Darden was in Pakistan for 10 days in March as an invited speaker and facilitator for the session on the opportunities and challenges of microbiology education during the Sixth International Biennial Conference of the Pakistan Society for Microbiology held in Islamabad. She also organized and facilitated a two-day biotechnology workshop in Karachi called Biotechnology: Tools for the Future.
Darden donned the traditional female Pakistani garb for the April 18 meeting of BioCid, the biology honor society, to tell cadets about her experiences in that country.
“The first I did when I received the invitation was to check out the online State Department travel advisories,” Darden told cadets. “There were warnings against travel to Pakistan because of terrorism.”
Not to be deterred, Darden started preparing for her trip and was immunized for malaria, typhoid, and hepatitis A and B.
Once in Pakistan, she found herself confined to her hotel for two and a half days due to the volatile political climate. If that wasn’t enough, she couldn’t eat anything fresh because the local water was not potable.

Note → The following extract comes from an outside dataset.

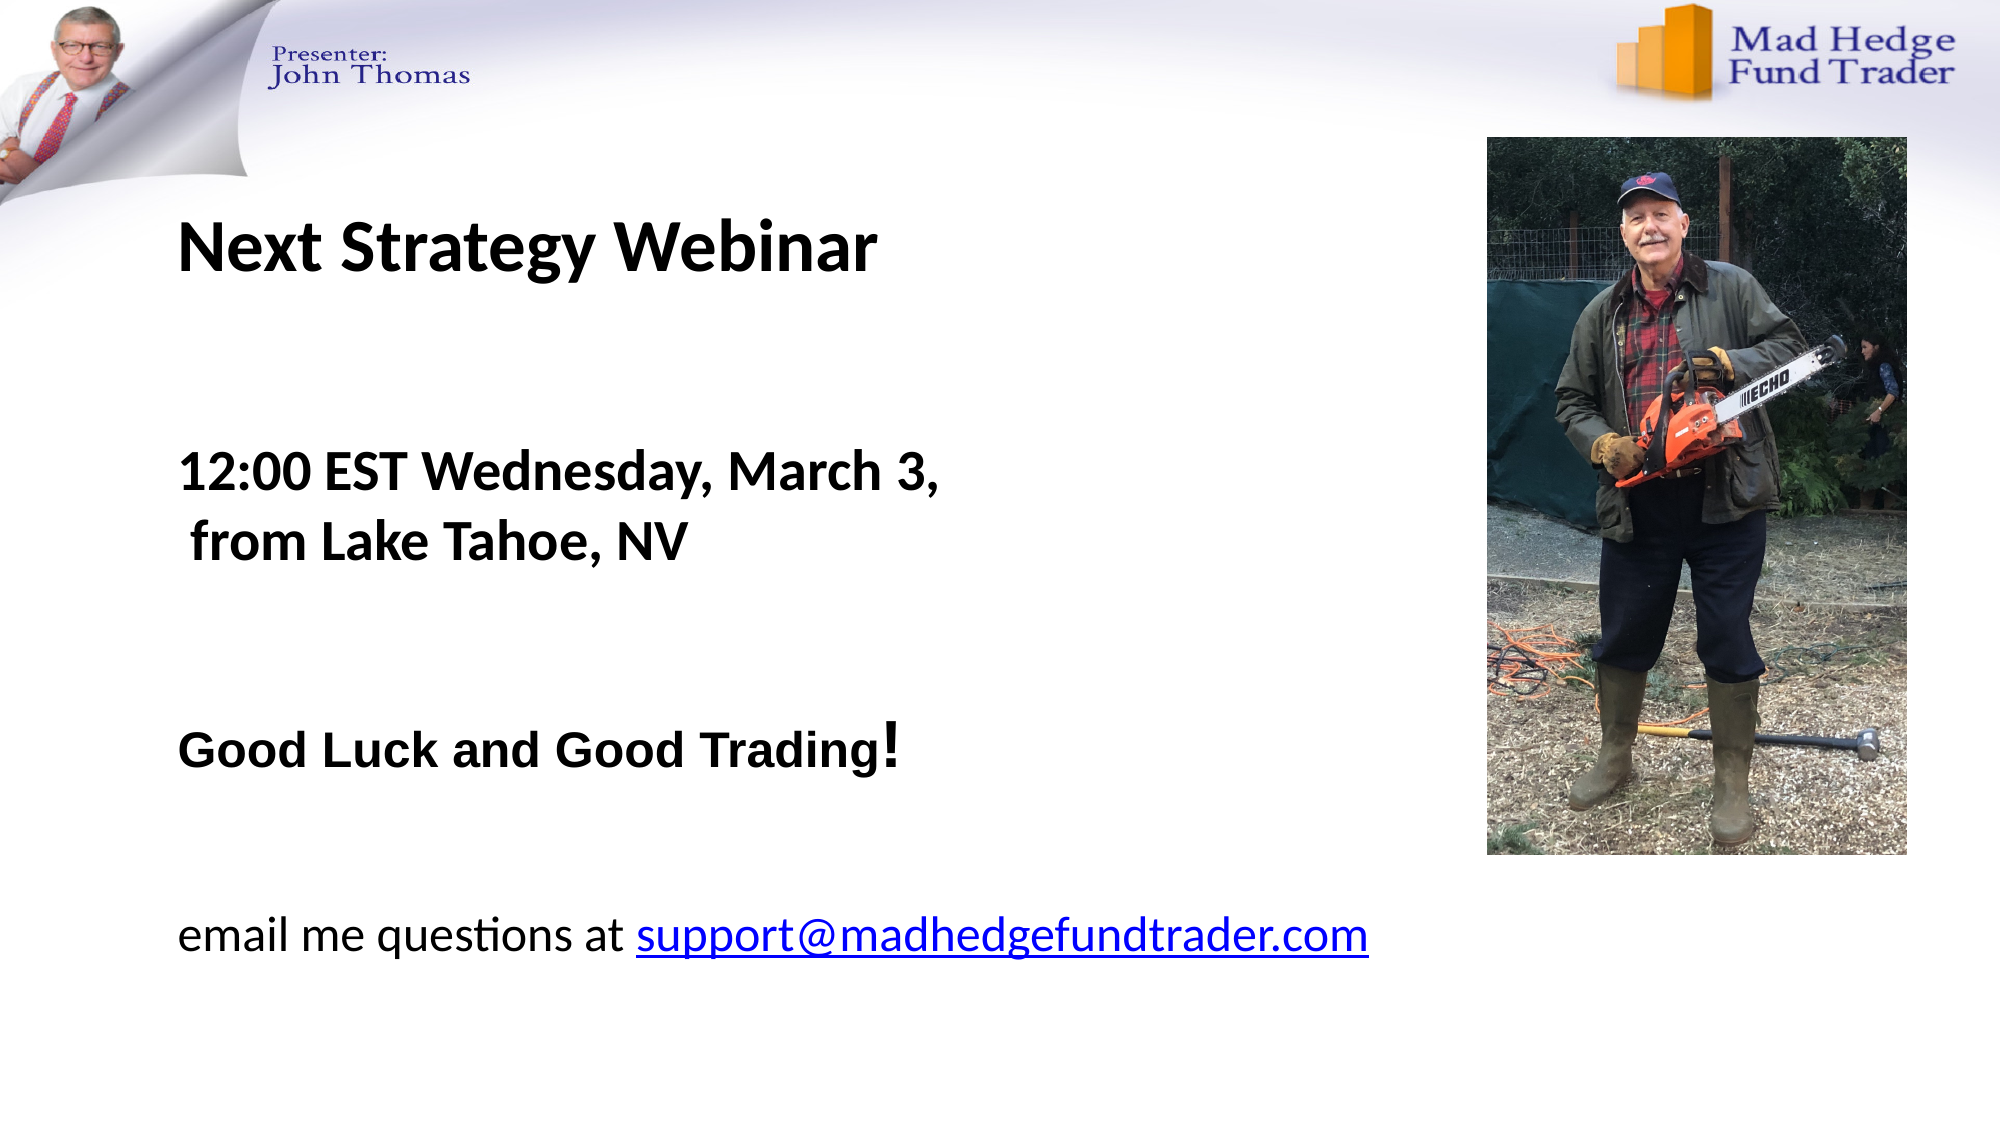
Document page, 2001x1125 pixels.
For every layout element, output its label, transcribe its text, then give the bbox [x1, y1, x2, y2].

picture [0, 0, 2000, 856]
text_box Good Luck and Good Trading! [162, 693, 925, 789]
title Next Strategy Webinar 12:00 EST Wednesday, March 3, from Lake Tahoe, NV email me questions at support@madhedgefundtrader.com [162, 86, 1525, 688]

“The milk was not pasteurized,” she said. "You couldn’t eat fresh vegetables or fruit—anything that might have been made with water. Everything had to be heated. I found myself longing for an apple.”

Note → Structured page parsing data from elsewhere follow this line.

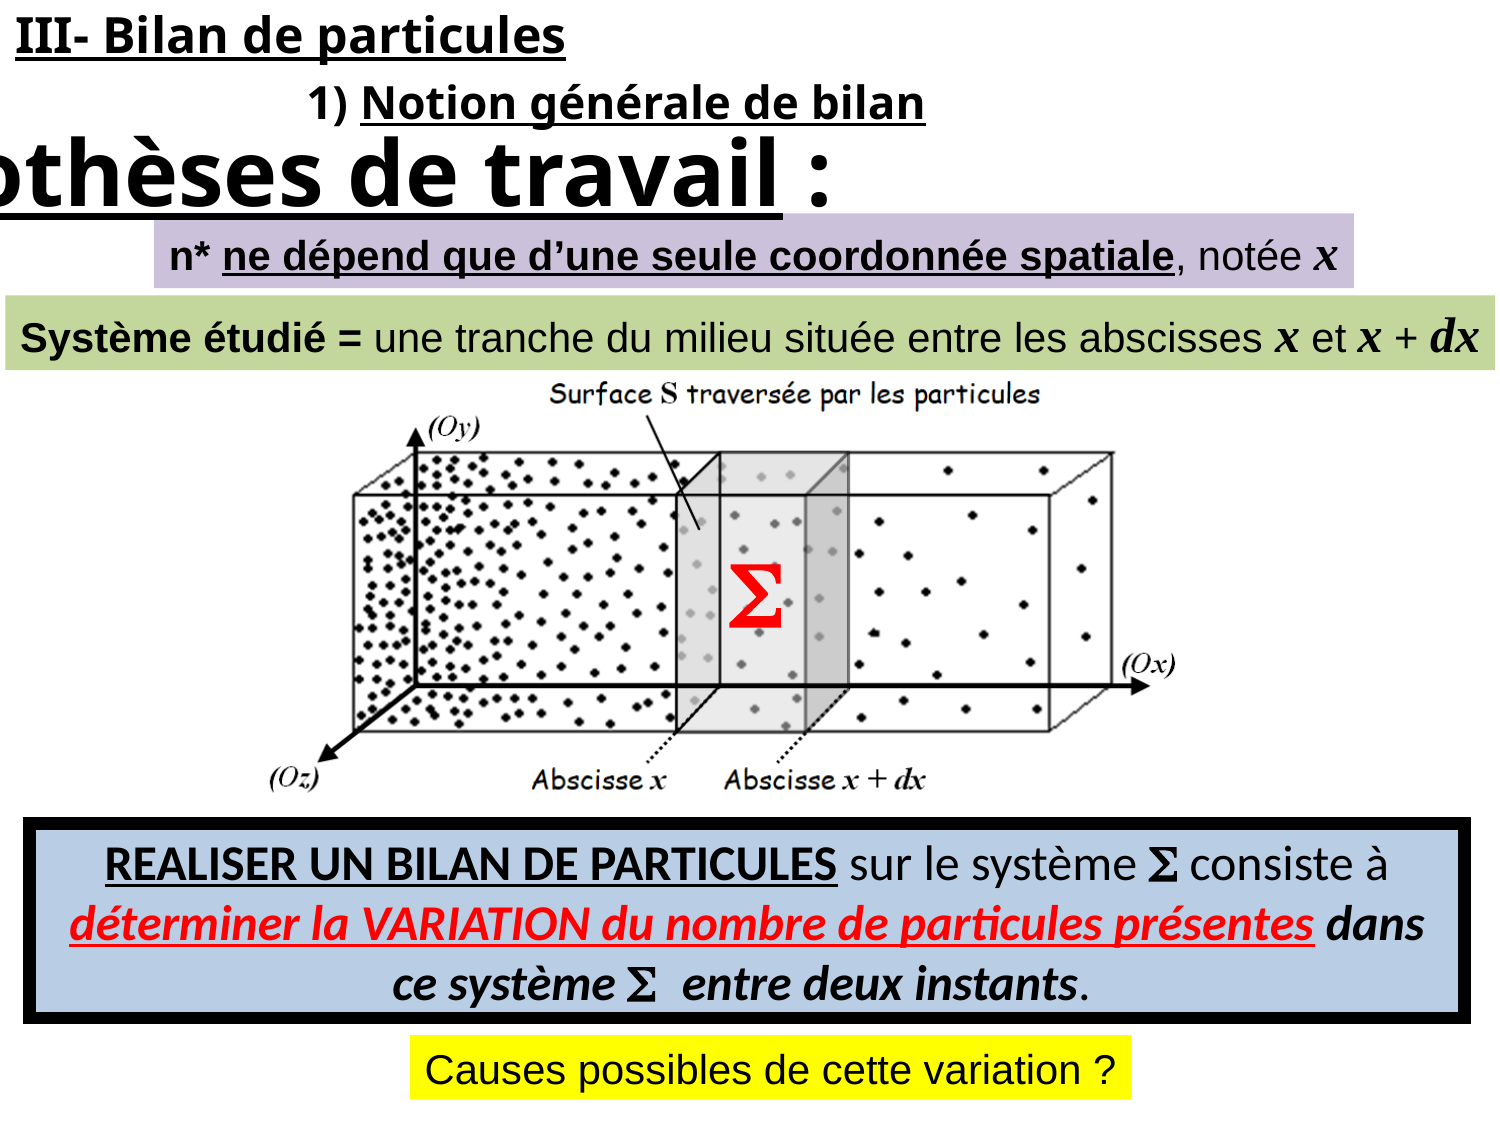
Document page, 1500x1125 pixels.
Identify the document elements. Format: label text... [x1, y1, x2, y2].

text_box REALISER UN BILAN DE PARTICULES sur le système S consiste à déterminer la VARIATION du nombre de particules présentes dans ce système S entre deux instants. [29, 823, 1465, 1019]
text_box Causes possibles de cette variation ? [409, 1035, 1132, 1100]
picture [265, 375, 1177, 798]
text_box 1) Notion générale de bilan [291, 66, 941, 137]
text_box III- Bilan de particules [0, 0, 1116, 71]
text_box n* ne dépend que d’une seule coordonnée spatiale, notée x [153, 213, 1354, 289]
text_box Hypothèses de travail : [0, 107, 848, 232]
text_box Système étudié = une tranche du milieu située entre les abscisses x et x + dx [5, 295, 1495, 371]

When Darden did finally get out, she found Pakistan to be a very noisy place with beautiful textiles and brightly painted buses offering public transportation. Horse and donkey carts were commonplace, and the cities were polluted.
But what seemed to shock Darden most were the lab conditions.
“The long flowing salwar kameez that is so beautiful,” she said, “is a potential hazard in a lab where it can drag unnoticed in chemicals, bacteria and open flames.”
As an American, she found that she was revered by her Pakistani peers simply because she was a Westerner. To the Islamic female students, who live at home until they are married, she was perceived as very brave.
“Scientists think of themselves as an international community unrestricted by borders and communicating via the language of science,” said Darden. “It was enlightening to experience first hand the science education and microbiological issues studied in a developing country, many of which were, surprisingly, similar to our issues.”